Following skin sensitization epidermal Langerhans' cells (LC), many of which bear antigen, are stimulated to migrate from the skin and traffic via afferent lymphatics to lymph nodes draining the site of exposure. It has been proposed previously that tumour necrosis factor-alpha (TNF-alpha), a keratinocyte-derived epidermal cytokine (the expression of which is augmented following cutaneous sensitization), provides one signal for LC migration. In the experiments described here the influence of systemically administered neutralizing anti-TNF-alpha antibody on dendritic cell (DC) accumulation in draining lymph nodes has been investigated.

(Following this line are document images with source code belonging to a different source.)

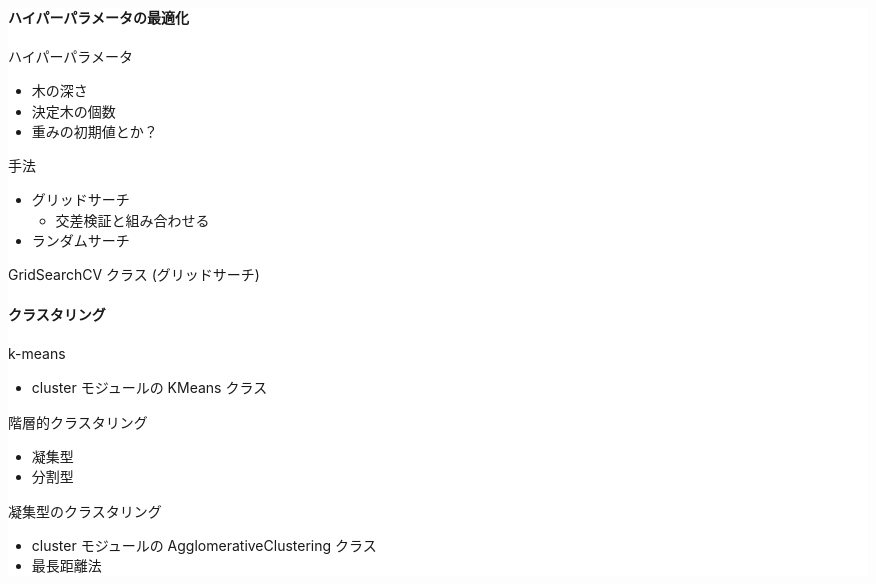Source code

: #### ハイパーパラメータの最適化

ハイパーパラメータ

- 木の深さ
- 決定木の個数
- 重みの初期値とか？

手法

- グリッドサーチ
    - 交差検証と組み合わせる
- ランダムサーチ

GridSearchCV クラス (グリッドサーチ)

#### クラスタリング

k-means

- cluster モジュールの KMeans クラス

階層的クラスタリング

- 凝集型
- 分割型

凝集型のクラスタリング

- cluster モジュールの AgglomerativeClustering クラス
- 最長距離法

Treatment with anti-TNF-alpha inhibited markedly the frequency of DC in draining nodes measured 18 hr following exposure to the skin allergens oxazolone and fluorescein isothiocyanate or to the non-sensitizing skin irritant sodium lauryl sulphate. Similar treatment with anti-TNF-alpha 2 hr prior to primary exposure to oxazolone impaired significantly the efficiency of skin sensitization measured 5 days later as a function of challenge-induced increases in ear thickness. The same antibody administered 18 hr following initial exposure to oxazolone was without effect on skin sensitization. These data confirm the importance of TNF-alpha for the migration of LC from the skin to draining lymph nodes and demonstrate that this cytokine is required for optimal contact sensitization.